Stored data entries
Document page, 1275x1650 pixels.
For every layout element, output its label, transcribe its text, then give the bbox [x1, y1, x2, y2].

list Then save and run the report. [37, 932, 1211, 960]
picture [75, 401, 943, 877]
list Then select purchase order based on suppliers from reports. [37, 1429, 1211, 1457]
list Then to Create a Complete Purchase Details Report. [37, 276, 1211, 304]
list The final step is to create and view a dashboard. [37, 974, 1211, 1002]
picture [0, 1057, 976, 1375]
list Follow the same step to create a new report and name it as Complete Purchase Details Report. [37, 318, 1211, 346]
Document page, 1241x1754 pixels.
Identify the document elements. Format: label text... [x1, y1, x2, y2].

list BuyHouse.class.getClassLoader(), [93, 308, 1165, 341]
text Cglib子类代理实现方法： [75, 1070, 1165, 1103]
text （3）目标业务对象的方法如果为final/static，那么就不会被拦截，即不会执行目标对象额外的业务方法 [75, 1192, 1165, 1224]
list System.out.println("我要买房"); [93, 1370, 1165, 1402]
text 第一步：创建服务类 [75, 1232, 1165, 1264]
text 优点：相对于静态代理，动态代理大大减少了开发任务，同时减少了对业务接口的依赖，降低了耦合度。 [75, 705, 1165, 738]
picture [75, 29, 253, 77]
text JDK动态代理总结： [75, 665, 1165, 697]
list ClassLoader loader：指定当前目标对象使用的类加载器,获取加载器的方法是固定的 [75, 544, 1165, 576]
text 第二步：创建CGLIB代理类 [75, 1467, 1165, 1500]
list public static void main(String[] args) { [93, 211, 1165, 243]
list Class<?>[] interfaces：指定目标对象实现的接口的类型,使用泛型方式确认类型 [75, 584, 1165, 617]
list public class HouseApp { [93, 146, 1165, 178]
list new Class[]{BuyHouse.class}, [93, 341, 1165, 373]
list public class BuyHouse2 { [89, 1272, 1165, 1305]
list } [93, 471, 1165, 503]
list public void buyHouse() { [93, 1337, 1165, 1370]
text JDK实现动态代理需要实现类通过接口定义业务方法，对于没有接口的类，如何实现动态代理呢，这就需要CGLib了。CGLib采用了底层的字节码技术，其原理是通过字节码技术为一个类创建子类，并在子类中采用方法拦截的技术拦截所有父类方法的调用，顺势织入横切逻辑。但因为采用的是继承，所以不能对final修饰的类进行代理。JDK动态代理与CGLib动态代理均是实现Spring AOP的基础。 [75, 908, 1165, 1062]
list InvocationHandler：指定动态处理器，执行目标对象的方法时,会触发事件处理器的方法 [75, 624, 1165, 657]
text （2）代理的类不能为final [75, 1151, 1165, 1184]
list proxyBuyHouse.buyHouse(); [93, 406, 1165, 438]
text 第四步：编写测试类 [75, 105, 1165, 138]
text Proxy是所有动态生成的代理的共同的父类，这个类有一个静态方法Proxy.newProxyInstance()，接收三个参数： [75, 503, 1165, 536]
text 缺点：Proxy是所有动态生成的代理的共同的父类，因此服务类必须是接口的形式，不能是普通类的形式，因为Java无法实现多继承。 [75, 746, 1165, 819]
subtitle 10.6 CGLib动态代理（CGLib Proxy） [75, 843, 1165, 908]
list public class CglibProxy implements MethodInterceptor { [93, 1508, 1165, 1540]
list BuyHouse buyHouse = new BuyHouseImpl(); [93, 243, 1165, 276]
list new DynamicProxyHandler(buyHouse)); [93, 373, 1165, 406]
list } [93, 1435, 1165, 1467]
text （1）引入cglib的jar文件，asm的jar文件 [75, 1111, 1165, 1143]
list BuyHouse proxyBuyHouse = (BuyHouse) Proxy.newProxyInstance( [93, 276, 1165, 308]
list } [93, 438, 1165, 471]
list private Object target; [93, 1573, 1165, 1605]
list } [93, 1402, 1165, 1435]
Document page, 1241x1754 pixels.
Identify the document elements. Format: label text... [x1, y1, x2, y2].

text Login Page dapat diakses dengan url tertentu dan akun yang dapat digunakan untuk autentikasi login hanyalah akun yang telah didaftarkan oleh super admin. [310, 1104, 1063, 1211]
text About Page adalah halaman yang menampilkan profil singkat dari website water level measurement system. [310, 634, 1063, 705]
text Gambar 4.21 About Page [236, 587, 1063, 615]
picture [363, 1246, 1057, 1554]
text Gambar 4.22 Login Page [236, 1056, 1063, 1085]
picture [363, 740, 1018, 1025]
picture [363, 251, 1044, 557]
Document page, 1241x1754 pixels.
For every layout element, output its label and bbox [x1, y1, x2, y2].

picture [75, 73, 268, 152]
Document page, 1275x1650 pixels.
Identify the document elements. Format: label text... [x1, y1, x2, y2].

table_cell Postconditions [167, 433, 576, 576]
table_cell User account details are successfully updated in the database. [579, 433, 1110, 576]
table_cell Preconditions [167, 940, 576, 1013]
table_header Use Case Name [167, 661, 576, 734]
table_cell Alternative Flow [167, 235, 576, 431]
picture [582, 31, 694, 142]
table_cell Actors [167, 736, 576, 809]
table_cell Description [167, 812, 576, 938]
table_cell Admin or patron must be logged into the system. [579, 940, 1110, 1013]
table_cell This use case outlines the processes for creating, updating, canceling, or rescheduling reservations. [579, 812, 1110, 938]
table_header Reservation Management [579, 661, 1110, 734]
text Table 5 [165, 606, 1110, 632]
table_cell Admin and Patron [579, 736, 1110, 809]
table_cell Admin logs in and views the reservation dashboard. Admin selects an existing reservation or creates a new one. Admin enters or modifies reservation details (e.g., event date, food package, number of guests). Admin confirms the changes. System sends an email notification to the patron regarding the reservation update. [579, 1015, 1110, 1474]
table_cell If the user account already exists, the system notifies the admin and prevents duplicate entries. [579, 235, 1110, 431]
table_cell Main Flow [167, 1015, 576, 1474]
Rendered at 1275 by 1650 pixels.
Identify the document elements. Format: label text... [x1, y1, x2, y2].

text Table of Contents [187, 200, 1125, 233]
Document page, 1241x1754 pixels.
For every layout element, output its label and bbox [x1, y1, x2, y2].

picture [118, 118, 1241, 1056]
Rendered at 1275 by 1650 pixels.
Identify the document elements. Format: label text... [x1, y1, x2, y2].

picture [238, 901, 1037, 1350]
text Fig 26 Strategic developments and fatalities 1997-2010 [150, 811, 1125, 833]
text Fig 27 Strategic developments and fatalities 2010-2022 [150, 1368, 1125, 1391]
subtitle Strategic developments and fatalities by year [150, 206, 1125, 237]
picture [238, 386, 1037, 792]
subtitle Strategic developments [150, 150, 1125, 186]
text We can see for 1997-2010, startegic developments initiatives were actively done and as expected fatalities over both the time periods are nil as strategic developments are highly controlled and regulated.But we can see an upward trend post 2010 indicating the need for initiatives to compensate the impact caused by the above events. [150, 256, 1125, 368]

**To-do item:** All records must be repeated exactly, with none skipped.

**Result for this task:**
Document page, 1275x1650 pixels.
For every layout element, output its label, transcribe its text, then give the bbox [x1, y1, x2, y2].

list Then save and run the report. [37, 932, 1211, 960]
picture [75, 401, 943, 877]
list Then select purchase order based on suppliers from reports. [37, 1429, 1211, 1457]
list Then to Create a Complete Purchase Details Report. [37, 276, 1211, 304]
list The final step is to create and view a dashboard. [37, 974, 1211, 1002]
picture [0, 1057, 976, 1375]
list Follow the same step to create a new report and name it as Complete Purchase Details Report. [37, 318, 1211, 346]
Document page, 1241x1754 pixels.
Identify the document elements. Format: label text... [x1, y1, x2, y2].

list BuyHouse.class.getClassLoader(), [93, 308, 1165, 341]
text Cglib子类代理实现方法： [75, 1070, 1165, 1103]
text （3）目标业务对象的方法如果为final/static，那么就不会被拦截，即不会执行目标对象额外的业务方法 [75, 1192, 1165, 1224]
list System.out.println("我要买房"); [93, 1370, 1165, 1402]
text 第一步：创建服务类 [75, 1232, 1165, 1264]
text 优点：相对于静态代理，动态代理大大减少了开发任务，同时减少了对业务接口的依赖，降低了耦合度。 [75, 705, 1165, 738]
picture [75, 29, 253, 77]
text JDK动态代理总结： [75, 665, 1165, 697]
list ClassLoader loader：指定当前目标对象使用的类加载器,获取加载器的方法是固定的 [75, 544, 1165, 576]
text 第二步：创建CGLIB代理类 [75, 1467, 1165, 1500]
list public static void main(String[] args) { [93, 211, 1165, 243]
list Class<?>[] interfaces：指定目标对象实现的接口的类型,使用泛型方式确认类型 [75, 584, 1165, 617]
list public class HouseApp { [93, 146, 1165, 178]
list new Class[]{BuyHouse.class}, [93, 341, 1165, 373]
list public class BuyHouse2 { [89, 1272, 1165, 1305]
list } [93, 471, 1165, 503]
list public void buyHouse() { [93, 1337, 1165, 1370]
text JDK实现动态代理需要实现类通过接口定义业务方法，对于没有接口的类，如何实现动态代理呢，这就需要CGLib了。CGLib采用了底层的字节码技术，其原理是通过字节码技术为一个类创建子类，并在子类中采用方法拦截的技术拦截所有父类方法的调用，顺势织入横切逻辑。但因为采用的是继承，所以不能对final修饰的类进行代理。JDK动态代理与CGLib动态代理均是实现Spring AOP的基础。 [75, 908, 1165, 1062]
list InvocationHandler：指定动态处理器，执行目标对象的方法时,会触发事件处理器的方法 [75, 624, 1165, 657]
text （2）代理的类不能为final [75, 1151, 1165, 1184]
list proxyBuyHouse.buyHouse(); [93, 406, 1165, 438]
text 第四步：编写测试类 [75, 105, 1165, 138]
text Proxy是所有动态生成的代理的共同的父类，这个类有一个静态方法Proxy.newProxyInstance()，接收三个参数： [75, 503, 1165, 536]
text 缺点：Proxy是所有动态生成的代理的共同的父类，因此服务类必须是接口的形式，不能是普通类的形式，因为Java无法实现多继承。 [75, 746, 1165, 819]
subtitle 10.6 CGLib动态代理（CGLib Proxy） [75, 843, 1165, 908]
list public class CglibProxy implements MethodInterceptor { [93, 1508, 1165, 1540]
list BuyHouse buyHouse = new BuyHouseImpl(); [93, 243, 1165, 276]
list new DynamicProxyHandler(buyHouse)); [93, 373, 1165, 406]
list } [93, 1435, 1165, 1467]
text （1）引入cglib的jar文件，asm的jar文件 [75, 1111, 1165, 1143]
list BuyHouse proxyBuyHouse = (BuyHouse) Proxy.newProxyInstance( [93, 276, 1165, 308]
list } [93, 438, 1165, 471]
list private Object target; [93, 1573, 1165, 1605]
list } [93, 1402, 1165, 1435]
Document page, 1241x1754 pixels.
Identify the document elements. Format: label text... [x1, y1, x2, y2].

text Login Page dapat diakses dengan url tertentu dan akun yang dapat digunakan untuk autentikasi login hanyalah akun yang telah didaftarkan oleh super admin. [310, 1104, 1063, 1211]
text About Page adalah halaman yang menampilkan profil singkat dari website water level measurement system. [310, 634, 1063, 705]
text Gambar 4.21 About Page [236, 587, 1063, 615]
picture [363, 1246, 1057, 1554]
text Gambar 4.22 Login Page [236, 1056, 1063, 1085]
picture [363, 740, 1018, 1025]
picture [363, 251, 1044, 557]
Document page, 1241x1754 pixels.
For every layout element, output its label and bbox [x1, y1, x2, y2].

picture [75, 73, 268, 152]
Document page, 1275x1650 pixels.
Identify the document elements. Format: label text... [x1, y1, x2, y2].

table_cell Postconditions [167, 433, 576, 576]
table_cell User account details are successfully updated in the database. [579, 433, 1110, 576]
table_cell Preconditions [167, 940, 576, 1013]
table_header Use Case Name [167, 661, 576, 734]
table_cell Alternative Flow [167, 235, 576, 431]
picture [582, 31, 694, 142]
table_cell Actors [167, 736, 576, 809]
table_cell Description [167, 812, 576, 938]
table_cell Admin or patron must be logged into the system. [579, 940, 1110, 1013]
table_cell This use case outlines the processes for creating, updating, canceling, or rescheduling reservations. [579, 812, 1110, 938]
table_header Reservation Management [579, 661, 1110, 734]
text Table 5 [165, 606, 1110, 632]
table_cell Admin and Patron [579, 736, 1110, 809]
table_cell Admin logs in and views the reservation dashboard. Admin selects an existing reservation or creates a new one. Admin enters or modifies reservation details (e.g., event date, food package, number of guests). Admin confirms the changes. System sends an email notification to the patron regarding the reservation update. [579, 1015, 1110, 1474]
table_cell If the user account already exists, the system notifies the admin and prevents duplicate entries. [579, 235, 1110, 431]
table_cell Main Flow [167, 1015, 576, 1474]
Rendered at 1275 by 1650 pixels.
Identify the document elements. Format: label text... [x1, y1, x2, y2].

text Table of Contents [187, 200, 1125, 233]
Document page, 1241x1754 pixels.
For every layout element, output its label and bbox [x1, y1, x2, y2].

picture [118, 118, 1241, 1056]
Rendered at 1275 by 1650 pixels.
Identify the document elements. Format: label text... [x1, y1, x2, y2].

picture [238, 901, 1037, 1350]
text Fig 26 Strategic developments and fatalities 1997-2010 [150, 811, 1125, 833]
text Fig 27 Strategic developments and fatalities 2010-2022 [150, 1368, 1125, 1391]
subtitle Strategic developments and fatalities by year [150, 206, 1125, 237]
picture [238, 386, 1037, 792]
subtitle Strategic developments [150, 150, 1125, 186]
text We can see for 1997-2010, startegic developments initiatives were actively done and as expected fatalities over both the time periods are nil as strategic developments are highly controlled and regulated.But we can see an upward trend post 2010 indicating the need for initiatives to compensate the impact caused by the above events. [150, 256, 1125, 368]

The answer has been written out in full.